#### What the task asks:
Sift through the material below and return the lines with "xChannelSelector".

#### Entries shown:
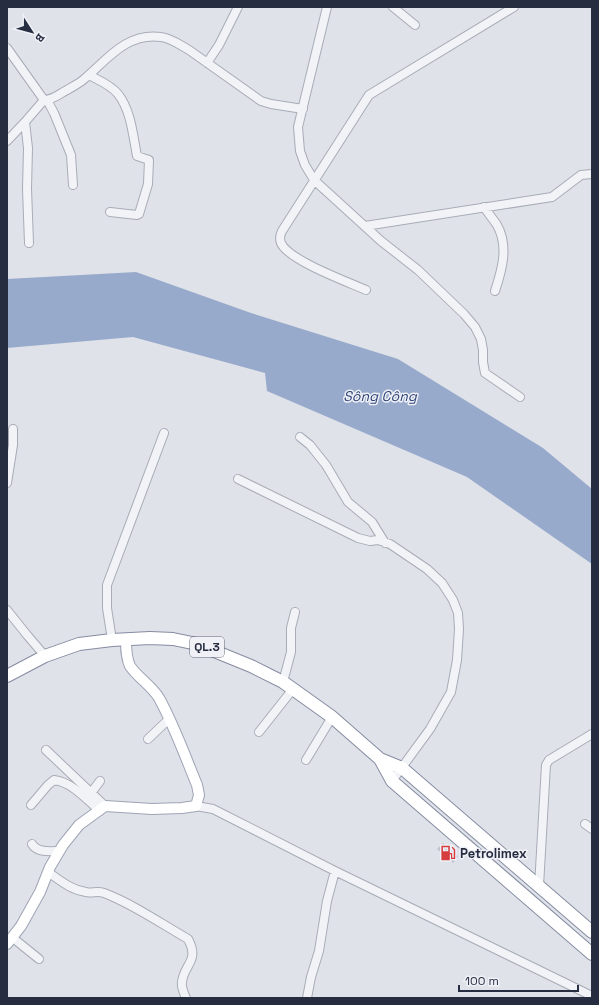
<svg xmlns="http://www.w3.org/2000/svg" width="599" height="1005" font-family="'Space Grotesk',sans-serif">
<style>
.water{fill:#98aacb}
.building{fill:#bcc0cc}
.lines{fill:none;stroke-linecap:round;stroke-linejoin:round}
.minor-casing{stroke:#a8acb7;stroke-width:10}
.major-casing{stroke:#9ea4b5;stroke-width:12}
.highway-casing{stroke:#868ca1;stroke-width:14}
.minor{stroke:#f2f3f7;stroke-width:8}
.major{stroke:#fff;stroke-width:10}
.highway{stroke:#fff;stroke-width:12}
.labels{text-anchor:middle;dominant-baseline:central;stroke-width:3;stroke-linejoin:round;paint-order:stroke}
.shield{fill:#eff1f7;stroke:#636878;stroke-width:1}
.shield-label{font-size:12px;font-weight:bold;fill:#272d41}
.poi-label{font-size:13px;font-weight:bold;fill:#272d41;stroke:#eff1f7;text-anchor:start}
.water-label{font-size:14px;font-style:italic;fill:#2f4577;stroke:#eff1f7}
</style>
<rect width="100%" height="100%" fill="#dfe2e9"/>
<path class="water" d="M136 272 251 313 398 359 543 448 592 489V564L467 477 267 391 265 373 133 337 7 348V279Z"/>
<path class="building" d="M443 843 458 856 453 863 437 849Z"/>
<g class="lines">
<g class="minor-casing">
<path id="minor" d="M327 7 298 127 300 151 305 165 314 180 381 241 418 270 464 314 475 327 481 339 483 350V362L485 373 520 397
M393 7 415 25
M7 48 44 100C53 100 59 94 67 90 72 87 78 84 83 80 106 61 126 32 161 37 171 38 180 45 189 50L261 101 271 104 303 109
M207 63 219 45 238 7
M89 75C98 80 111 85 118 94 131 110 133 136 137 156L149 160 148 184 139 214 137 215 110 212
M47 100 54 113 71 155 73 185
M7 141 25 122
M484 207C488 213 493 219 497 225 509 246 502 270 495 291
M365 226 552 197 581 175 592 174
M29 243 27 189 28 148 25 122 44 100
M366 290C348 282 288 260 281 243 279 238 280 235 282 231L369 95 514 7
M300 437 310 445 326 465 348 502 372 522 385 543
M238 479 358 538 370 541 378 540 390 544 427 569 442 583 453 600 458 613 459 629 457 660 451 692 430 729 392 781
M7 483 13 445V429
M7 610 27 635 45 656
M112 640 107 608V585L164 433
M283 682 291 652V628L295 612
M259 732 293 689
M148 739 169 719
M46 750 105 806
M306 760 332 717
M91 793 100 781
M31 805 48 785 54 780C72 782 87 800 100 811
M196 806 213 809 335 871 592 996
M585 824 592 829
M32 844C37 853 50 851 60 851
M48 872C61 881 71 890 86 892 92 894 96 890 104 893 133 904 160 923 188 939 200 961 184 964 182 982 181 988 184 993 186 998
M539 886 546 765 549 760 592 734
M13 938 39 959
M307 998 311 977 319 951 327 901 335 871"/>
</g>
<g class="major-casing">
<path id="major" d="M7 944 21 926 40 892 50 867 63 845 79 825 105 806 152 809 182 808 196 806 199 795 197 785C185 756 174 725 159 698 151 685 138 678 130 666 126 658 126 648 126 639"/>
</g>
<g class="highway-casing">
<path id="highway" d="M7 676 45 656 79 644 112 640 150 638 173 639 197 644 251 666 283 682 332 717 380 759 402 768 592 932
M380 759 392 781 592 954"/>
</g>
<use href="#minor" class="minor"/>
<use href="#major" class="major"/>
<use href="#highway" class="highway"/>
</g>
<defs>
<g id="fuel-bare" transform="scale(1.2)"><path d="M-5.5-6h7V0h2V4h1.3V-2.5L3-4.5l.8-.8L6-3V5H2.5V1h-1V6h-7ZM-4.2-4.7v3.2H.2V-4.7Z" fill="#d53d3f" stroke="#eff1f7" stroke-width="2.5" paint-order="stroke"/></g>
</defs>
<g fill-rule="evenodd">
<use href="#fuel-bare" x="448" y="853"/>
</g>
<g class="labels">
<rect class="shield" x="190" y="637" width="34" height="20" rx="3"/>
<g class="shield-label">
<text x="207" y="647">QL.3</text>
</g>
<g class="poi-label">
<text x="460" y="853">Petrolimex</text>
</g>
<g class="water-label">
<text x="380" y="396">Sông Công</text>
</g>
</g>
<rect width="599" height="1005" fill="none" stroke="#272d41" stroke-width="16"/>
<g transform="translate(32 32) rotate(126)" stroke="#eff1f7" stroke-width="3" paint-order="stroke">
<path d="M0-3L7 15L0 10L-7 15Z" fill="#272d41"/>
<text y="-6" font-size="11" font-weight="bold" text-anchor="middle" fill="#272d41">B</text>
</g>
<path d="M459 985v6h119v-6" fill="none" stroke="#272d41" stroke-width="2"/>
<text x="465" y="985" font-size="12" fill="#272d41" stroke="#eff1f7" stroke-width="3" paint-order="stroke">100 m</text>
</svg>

---

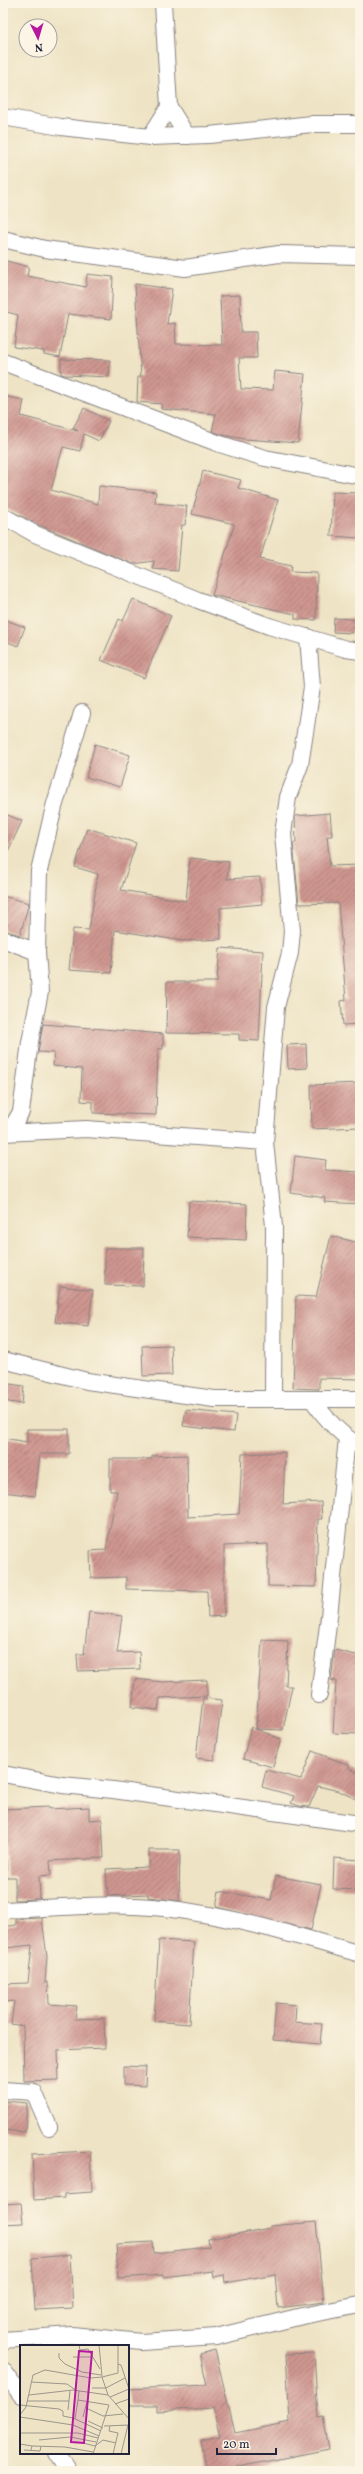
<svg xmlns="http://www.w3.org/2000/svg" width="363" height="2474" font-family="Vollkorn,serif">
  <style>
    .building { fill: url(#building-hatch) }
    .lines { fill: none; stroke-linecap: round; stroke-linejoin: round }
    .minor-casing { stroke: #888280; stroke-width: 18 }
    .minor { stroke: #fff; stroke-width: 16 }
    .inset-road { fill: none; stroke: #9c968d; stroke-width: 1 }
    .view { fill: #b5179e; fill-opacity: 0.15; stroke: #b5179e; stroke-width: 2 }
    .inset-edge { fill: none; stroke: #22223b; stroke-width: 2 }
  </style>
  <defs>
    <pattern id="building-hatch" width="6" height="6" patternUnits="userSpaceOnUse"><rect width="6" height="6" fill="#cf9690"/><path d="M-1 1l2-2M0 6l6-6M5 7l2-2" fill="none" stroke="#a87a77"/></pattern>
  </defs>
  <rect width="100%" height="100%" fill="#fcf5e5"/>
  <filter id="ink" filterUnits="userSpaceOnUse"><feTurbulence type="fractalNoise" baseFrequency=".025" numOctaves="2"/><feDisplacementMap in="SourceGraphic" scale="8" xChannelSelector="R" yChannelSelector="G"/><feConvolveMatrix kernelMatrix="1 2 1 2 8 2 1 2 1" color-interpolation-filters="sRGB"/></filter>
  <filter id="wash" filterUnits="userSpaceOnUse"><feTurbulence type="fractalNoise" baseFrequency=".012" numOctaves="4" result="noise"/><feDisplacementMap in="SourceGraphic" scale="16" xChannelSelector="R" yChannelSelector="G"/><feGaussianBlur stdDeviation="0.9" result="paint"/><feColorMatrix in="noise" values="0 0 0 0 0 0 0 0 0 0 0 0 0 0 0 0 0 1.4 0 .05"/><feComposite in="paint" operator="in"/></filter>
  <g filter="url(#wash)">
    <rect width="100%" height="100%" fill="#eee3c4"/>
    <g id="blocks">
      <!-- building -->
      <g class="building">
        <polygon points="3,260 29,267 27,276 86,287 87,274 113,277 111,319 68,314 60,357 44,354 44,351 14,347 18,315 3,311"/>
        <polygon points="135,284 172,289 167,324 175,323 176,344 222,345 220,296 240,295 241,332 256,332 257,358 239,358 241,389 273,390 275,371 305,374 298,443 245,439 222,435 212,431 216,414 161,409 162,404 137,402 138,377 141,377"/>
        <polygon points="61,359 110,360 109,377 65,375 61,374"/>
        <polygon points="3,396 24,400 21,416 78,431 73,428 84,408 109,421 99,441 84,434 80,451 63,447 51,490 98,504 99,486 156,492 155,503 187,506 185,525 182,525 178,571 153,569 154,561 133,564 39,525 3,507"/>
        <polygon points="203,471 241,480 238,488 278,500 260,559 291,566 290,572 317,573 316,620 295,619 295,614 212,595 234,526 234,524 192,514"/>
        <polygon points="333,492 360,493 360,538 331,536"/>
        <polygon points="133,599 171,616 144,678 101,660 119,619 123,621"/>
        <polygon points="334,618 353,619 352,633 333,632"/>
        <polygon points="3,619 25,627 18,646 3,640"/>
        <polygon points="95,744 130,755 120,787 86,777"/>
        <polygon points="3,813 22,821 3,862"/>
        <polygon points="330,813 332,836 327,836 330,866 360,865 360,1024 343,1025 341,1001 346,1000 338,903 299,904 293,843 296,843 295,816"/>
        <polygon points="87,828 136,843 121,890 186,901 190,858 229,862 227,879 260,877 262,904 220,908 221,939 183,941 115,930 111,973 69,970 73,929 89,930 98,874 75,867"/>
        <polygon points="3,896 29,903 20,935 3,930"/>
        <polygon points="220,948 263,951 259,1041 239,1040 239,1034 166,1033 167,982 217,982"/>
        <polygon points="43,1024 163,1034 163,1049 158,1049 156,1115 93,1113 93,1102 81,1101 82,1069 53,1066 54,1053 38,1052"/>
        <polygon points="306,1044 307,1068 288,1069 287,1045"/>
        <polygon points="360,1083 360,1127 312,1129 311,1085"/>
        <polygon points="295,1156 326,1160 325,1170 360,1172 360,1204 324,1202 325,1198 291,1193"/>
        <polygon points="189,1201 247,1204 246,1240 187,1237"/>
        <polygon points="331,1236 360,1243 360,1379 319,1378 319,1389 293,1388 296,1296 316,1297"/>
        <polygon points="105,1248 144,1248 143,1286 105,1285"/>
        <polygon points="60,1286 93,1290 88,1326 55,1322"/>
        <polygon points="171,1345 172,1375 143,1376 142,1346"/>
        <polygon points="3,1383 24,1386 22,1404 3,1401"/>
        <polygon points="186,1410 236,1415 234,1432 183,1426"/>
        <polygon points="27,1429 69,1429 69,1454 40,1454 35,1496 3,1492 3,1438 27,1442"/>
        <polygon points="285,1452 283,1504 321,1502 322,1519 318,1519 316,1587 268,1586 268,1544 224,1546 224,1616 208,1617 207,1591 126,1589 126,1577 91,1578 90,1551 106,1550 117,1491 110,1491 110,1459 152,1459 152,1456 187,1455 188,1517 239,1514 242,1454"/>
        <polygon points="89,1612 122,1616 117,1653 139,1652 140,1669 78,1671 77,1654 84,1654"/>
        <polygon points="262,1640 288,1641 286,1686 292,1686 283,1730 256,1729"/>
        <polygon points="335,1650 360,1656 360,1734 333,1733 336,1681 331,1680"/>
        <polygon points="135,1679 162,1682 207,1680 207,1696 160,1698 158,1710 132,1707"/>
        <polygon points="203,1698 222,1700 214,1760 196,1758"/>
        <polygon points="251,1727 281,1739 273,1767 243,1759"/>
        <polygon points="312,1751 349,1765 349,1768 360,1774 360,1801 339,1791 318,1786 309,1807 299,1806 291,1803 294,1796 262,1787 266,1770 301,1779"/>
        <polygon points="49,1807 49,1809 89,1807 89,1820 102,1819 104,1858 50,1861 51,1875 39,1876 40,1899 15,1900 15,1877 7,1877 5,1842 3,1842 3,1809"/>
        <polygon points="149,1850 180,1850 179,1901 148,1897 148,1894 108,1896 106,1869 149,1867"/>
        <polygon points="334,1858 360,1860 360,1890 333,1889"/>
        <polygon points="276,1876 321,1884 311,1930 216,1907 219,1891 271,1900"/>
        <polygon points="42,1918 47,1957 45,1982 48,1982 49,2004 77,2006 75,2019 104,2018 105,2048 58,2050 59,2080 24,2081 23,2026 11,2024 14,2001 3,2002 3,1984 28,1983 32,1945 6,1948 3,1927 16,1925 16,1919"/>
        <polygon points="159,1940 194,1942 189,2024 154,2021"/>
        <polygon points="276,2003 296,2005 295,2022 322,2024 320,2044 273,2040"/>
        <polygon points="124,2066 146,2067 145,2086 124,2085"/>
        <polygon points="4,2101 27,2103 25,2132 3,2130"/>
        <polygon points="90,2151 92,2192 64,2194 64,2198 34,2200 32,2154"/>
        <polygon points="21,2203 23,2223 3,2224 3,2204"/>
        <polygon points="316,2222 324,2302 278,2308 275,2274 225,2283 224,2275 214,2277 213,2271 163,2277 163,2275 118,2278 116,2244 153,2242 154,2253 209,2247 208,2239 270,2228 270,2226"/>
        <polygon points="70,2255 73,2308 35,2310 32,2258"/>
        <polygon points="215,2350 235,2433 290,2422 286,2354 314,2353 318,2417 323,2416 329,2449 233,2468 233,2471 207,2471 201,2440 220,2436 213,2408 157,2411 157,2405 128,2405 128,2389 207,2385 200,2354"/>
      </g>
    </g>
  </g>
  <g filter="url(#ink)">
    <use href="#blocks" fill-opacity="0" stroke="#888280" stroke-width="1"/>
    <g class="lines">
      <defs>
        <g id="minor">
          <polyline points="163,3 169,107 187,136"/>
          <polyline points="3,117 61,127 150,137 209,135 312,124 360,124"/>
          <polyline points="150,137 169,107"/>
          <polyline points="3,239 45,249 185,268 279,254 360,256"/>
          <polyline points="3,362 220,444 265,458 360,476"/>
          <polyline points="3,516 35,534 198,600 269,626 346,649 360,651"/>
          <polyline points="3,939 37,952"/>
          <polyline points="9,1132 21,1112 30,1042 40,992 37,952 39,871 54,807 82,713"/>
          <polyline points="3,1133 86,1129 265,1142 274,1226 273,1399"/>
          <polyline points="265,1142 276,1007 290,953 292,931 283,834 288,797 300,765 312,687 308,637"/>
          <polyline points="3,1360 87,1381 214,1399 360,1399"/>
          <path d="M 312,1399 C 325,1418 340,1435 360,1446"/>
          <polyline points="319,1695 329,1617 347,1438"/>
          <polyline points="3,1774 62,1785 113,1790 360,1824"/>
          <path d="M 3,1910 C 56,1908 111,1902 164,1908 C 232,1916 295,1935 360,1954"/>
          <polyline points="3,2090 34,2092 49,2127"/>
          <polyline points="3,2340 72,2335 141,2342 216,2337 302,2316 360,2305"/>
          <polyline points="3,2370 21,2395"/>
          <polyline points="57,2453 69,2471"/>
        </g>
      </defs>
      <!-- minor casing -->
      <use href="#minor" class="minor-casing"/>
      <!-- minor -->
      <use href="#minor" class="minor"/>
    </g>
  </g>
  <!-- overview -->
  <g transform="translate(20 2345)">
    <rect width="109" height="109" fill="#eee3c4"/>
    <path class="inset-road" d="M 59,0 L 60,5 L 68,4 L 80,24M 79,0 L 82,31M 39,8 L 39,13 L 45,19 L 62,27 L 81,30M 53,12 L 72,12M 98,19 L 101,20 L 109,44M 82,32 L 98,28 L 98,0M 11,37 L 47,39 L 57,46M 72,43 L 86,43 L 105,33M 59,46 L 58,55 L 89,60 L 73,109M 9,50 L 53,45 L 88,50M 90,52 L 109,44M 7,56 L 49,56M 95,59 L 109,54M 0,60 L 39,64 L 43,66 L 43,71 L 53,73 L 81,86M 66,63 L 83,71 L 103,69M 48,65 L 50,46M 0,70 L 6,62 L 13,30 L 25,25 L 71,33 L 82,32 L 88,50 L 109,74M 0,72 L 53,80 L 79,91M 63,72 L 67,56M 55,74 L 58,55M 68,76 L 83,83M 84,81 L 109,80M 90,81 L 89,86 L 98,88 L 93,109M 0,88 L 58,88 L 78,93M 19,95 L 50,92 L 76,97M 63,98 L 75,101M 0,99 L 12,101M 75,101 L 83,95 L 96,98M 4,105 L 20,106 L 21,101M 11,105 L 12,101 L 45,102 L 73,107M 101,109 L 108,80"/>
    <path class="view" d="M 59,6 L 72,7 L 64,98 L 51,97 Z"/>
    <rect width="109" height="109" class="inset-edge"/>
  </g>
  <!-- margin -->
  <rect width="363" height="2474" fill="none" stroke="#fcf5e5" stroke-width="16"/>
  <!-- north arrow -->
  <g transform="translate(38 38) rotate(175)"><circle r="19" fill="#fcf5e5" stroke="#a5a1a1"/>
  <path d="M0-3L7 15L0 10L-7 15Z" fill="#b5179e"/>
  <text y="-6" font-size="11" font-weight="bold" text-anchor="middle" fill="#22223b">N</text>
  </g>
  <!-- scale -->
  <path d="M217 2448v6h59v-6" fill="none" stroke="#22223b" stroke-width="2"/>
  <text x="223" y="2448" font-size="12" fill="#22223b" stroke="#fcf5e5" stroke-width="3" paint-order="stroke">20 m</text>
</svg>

#### Problem solution:
  <filter id="ink" filterUnits="userSpaceOnUse"><feTurbulence type="fractalNoise" baseFrequency=".025" numOctaves="2"/><feDisplacementMap in="SourceGraphic" scale="8" xChannelSelector="R" yChannelSelector="G"/><feConvolveMatrix kernelMatrix="1 2 1 2 8 2 1 2 1" color-interpolation-filters="sRGB"/></filter>
  <filter id="wash" filterUnits="userSpaceOnUse"><feTurbulence type="fractalNoise" baseFrequency=".012" numOctaves="4" result="noise"/><feDisplacementMap in="SourceGraphic" scale="16" xChannelSelector="R" yChannelSelector="G"/><feGaussianBlur stdDeviation="0.9" result="paint"/><feColorMatrix in="noise" values="0 0 0 0 0 0 0 0 0 0 0 0 0 0 0 0 0 1.4 0 .05"/><feComposite in="paint" operator="in"/></filter>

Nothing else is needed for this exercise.